Si chiama Alfredo Pitta, libero muratore, che fece parte del Grande Oriente d’Italia fino a quando il fascismo non chiuse le logge nel 1925, il traduttore dall’inglese all’italiano di “Assassinio sull’Oriente Express”, tra i più famosi romanzi gialli di Agatha Christie e tra i più grandi successi cinematografici e televisivi di tutti i tempi. La scorsa settimana, trasmesso in prima serata da Rai 1, l’ultimo remake per il grande schermo, con una parata di star capitanata da Johnny Depp e nulla da invidiare al film degli anni ’70, che ha registrato un record di 6 milioni di telespettatori.
Il capolavoro della scrittrice inglese giunse ai lettori italiani nel 1936 grazie a Pitta che lavorava per la Mondadori. Romanziere e anglista, era nato a Lucera, in Capitanata, nel 1875 (si è spento nel 1952 a Roma). Recentemente è stato ridato alle stampe uno dei suoi 33 romanzi, Santajusta, di grande qualità letteraria, interamente ambientata nella sua città natale tra il 1267 e il 1269. Il protagonista è una sorta di Robin Hood, difensore dei deboli e degli oppressi e paladino delle libertà, che vive nella clandestinità, ma è capace di grandi passioni, personifica il bene comune e raduna il suo popolo di ribelli, all’ombra di una quercia spostandosi di castello in castello attraverso il tavoliere.

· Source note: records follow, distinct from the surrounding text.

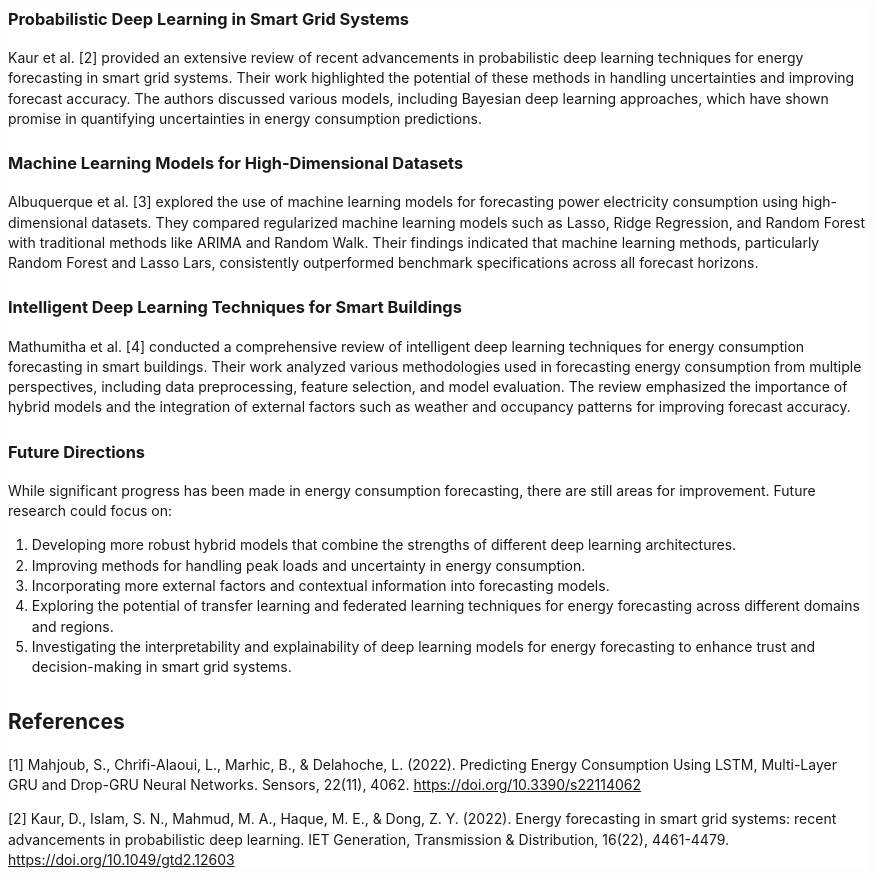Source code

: ### Probabilistic Deep Learning in Smart Grid Systems

Kaur et al. [2] provided an extensive review of recent advancements in probabilistic deep learning techniques for energy forecasting in smart grid
systems. Their work highlighted the potential of these methods in handling uncertainties and improving forecast accuracy. The authors discussed
various models, including Bayesian deep learning approaches, which have shown promise in quantifying uncertainties in energy consumption predictions.

### Machine Learning Models for High-Dimensional Datasets

Albuquerque et al. [3] explored the use of machine learning models for forecasting power electricity consumption using high-dimensional datasets. They
compared regularized machine learning models such as Lasso, Ridge Regression, and Random Forest with traditional methods like ARIMA and Random Walk.
Their findings indicated that machine learning methods, particularly Random Forest and Lasso Lars, consistently outperformed benchmark specifications
across all forecast horizons.

### Intelligent Deep Learning Techniques for Smart Buildings

Mathumitha et al. [4] conducted a comprehensive review of intelligent deep learning techniques for energy consumption forecasting in smart buildings.
Their work analyzed various methodologies used in forecasting energy consumption from multiple perspectives, including data preprocessing, feature
selection, and model evaluation. The review emphasized the importance of hybrid models and the integration of external factors such as weather and
occupancy patterns for improving forecast accuracy.

### Future Directions

While significant progress has been made in energy consumption forecasting, there are still areas for improvement. Future research could focus on:

1. Developing more robust hybrid models that combine the strengths of different deep learning architectures.
2. Improving methods for handling peak loads and uncertainty in energy consumption.
3. Incorporating more external factors and contextual information into forecasting models.
4. Exploring the potential of transfer learning and federated learning techniques for energy forecasting across different domains and regions.
5. Investigating the interpretability and explainability of deep learning models for energy forecasting to enhance trust and decision-making in smart
   grid systems.

## References

[1] Mahjoub, S., Chrifi-Alaoui, L., Marhic, B., & Delahoche, L. (2022). Predicting Energy Consumption Using LSTM, Multi-Layer GRU and Drop-GRU Neural
Networks. Sensors, 22(11), 4062. https://doi.org/10.3390/s22114062

[2] Kaur, D., Islam, S. N., Mahmud, M. A., Haque, M. E., & Dong, Z. Y. (2022). Energy forecasting in smart grid systems: recent advancements in
probabilistic deep learning. IET Generation, Transmission & Distribution, 16(22), 4461-4479. https://doi.org/10.1049/gtd2.12603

Pitta non tradusse solo “Assassinio sull’ Orient Express” ma decine di romanzi inglesi e francesi, tra cui Quo vadis? di Henryk Sienkiewicz, diventato al cinema un colossal notissimo negli anni `50. Fra i più celebri scrittori che fece conoscere e amare agli italiani Arthur Conan Doyle, Ellery Queen, Edgard Wallace, Alexander Dumas e Joseph Conrad.